Niederdedinghausen. Über 70 Jahre ist es her, dass der Brite Bernard Tamplin das letzte Mal auf dem Hof Stratmann in Niederdedinghausen war – damals als junger Besatzungssoldat. Jetzt ist er, mit beachtlichen 90 Jahren, an den Ort zurückgekehrt, an den er sich all die Jahre mit Begeisterung und Wehmut erinnert hat. Seinen Herzenswunsch ermöglicht haben die hartnäckigen Recherchen seiner guten Freundin, Liselotte Steffen, aus der Schweiz.
Reichlich überrascht war Familie Schulte-Stratmann aus Niederdedinghausen, als vor einigen Tagen ein Anruf kam, dass sie händeringend gesucht wird. Und zwar von Liselotte Steffen, die ihren langjährigen Freund und einstigen „Gastvater“ Bernard Tamplin zum 90. Geburtstag mit einer Reise in die Vergangenheit überraschen wollte.
Aber von vorne: Liselotte Steffen zog als junge Studentin nach London, wo sie bei den Tamplins unterkam: „Sie haben mich seelisch adoptiert“, sagt sie selbst. Bis heute stehen sie in engem Kontakt, doch schon damals bemerkte sie Bernard Tamplins Sehnsucht nach einem ländlichen Ort in Deutschland. „Ich habe ihn gefragt, warum er einige Worte deutsch spricht“, erinnert sie sich. Und: „Er hat mir von diesem Ort bei Lippstadt erzählt, wo er als Soldat zusammen mit einem Kameraden auf einem Bauernhof für die Pferde der Offiziere zuständig war.“
Im September stand der 90. Geburtstag von Tamplin an – diesen nahm Steffen zum Anlass, um das Lippstädter Stadtarchiv anzuschreiben und mit alten Fotos eines Bauernhauses nach dem besagten Ort zu suchen. Denn: Zum 90. sollte es eine Überraschungsreise dorthin sein.
Aufmerksame Augen fanden Steffens Mails in Lippstadt: Archivar Marvin Herrmann und der Ortsvorsteher von Hörste, Berthold Buttler, nahmen sich der Suche an; Letzterer gab den entscheidenden Hinweis: Buttler erkannte das Gebäude auf einem der Fotos – der Plan der Schweizerin sollte aufgehen, die Reise wurde binnen Tagen gebucht. Und Tamplins Reaktion am Ehrentag? „Ihm liefen die Tränen!“
Nur zehn Tage später saßen beide im Flugzeug. Familie Schulte-Stratmann empfing das Duo am vergangenen Wochenende auf ihrem Hof: „Unfassbar, was hier für uns getan wurde“, bedankten sich die beiden Gäste für das (wie sie es nannten) „Reiseleitungs-Komplettpaket“.

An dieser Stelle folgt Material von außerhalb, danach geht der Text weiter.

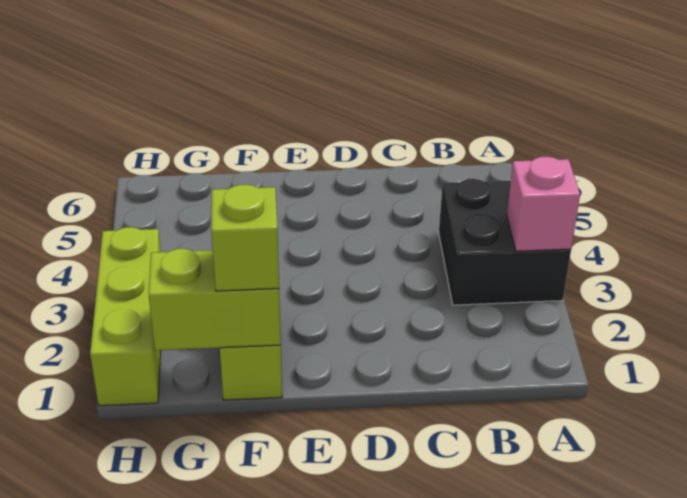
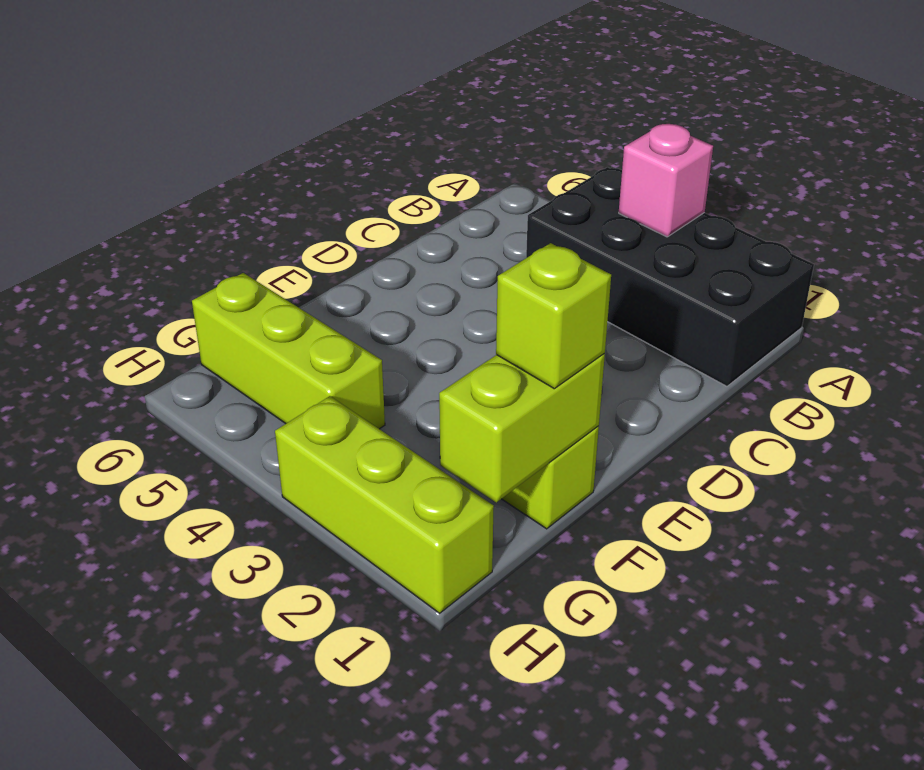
black 2x2 brick [439,179,571,305] -> black 2x4 brick [526,167,814,386]
none -> lime 1x3 brick [192,273,385,429]

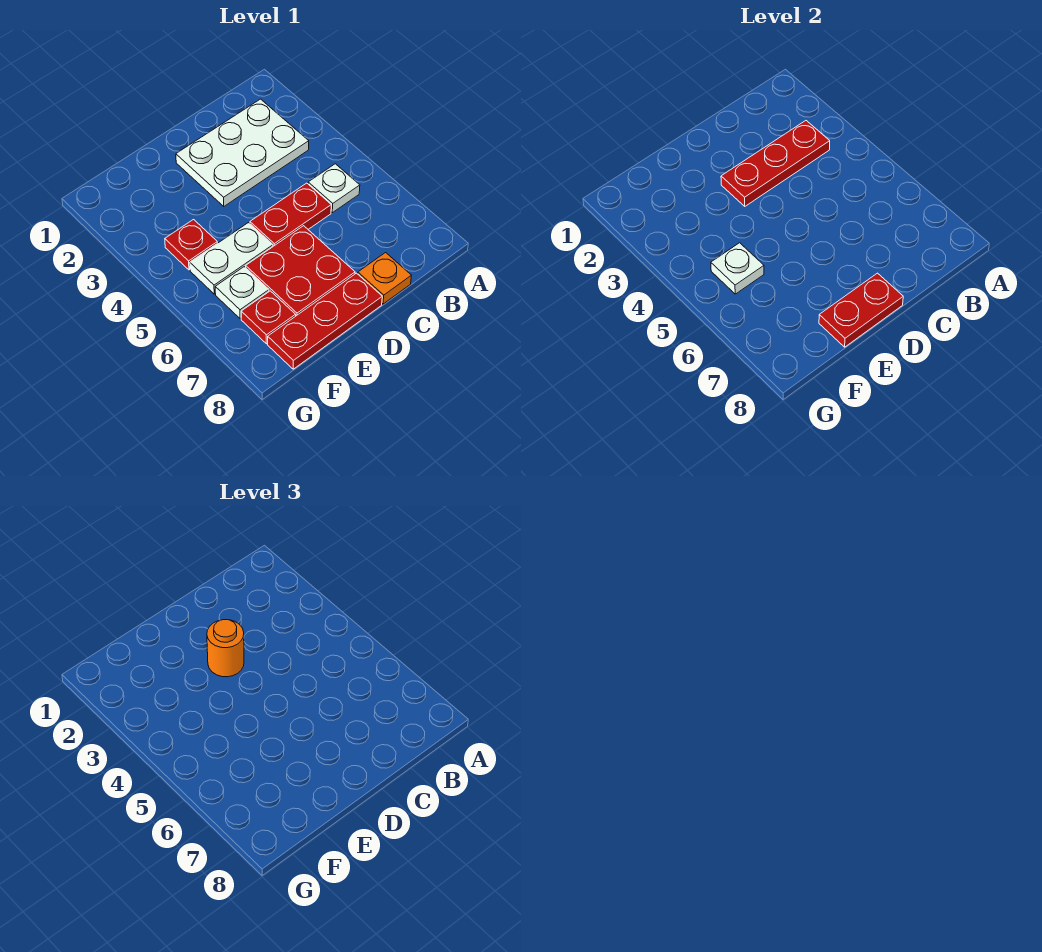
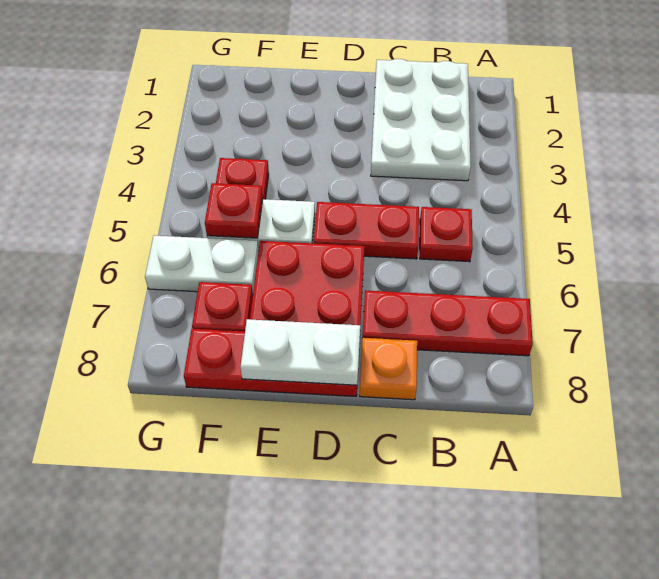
white 2x3 plate [176,99,309,206] -> white 2x3 plate turned to [371,59,471,181]
red 1x3 plate [721,121,830,206] -> red 1x3 plate moved to [363,290,533,356]
white 1x1 plate [308,164,360,213] -> red 1x1 plate [420,207,473,262]
orange 1x1 round brick [207,620,244,677] -> none
red 1x2 plate [819,273,903,347] -> white 1x2 plate [240,319,360,385]
white 1x1 plate [711,243,764,294] -> red 1x1 plate [205,183,263,238]
white 1x1 plate [215,267,269,319] -> white 1x2 plate [145,236,258,292]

Beim Spaziergang über das Gelände konnten die Beteiligten in Tamplins Augen die Erinnerungen förmlich aufblitzen sehen: Den Bach hinter dem Hof behielt er als See im Gedächtnis, auf dem er mit den Stratmanns und ihren fünf Töchtern Schlittschuh lief. „Meine Mutter schwärmte von den beiden Briten“, erklärte Franz-Josef Schulte-Stratmann. Auch Namen und sogar Adressen fielen dem Briten plötzlich wieder ein.
Ende der 1940er Jahre hatte Tamplin zusammen mit einem Kameraden in einem eigenen Wohnbereich auf dem Hof gelebt. Seine britische Einheit hatte ihre Basis in Braunschweig, die Anreise erfolgte über Hannover. Durch seine Zuständigkeit für die Offizierspferde auf dem Hof, war es ihm möglich, täglich auszureiten. Als wäre es gestern gewesen, berichtete er den Schulte-Stratmanns vom Zusammenleben mit ihren Vorfahren. Beide Seiten tauschten alte Fotos aus – auf so manchem entdeckte sich Tamplin gar selbst wieder.
Abrunden soll die Reise ein Besuch der Wewelsburg und der Möhnetalsperre.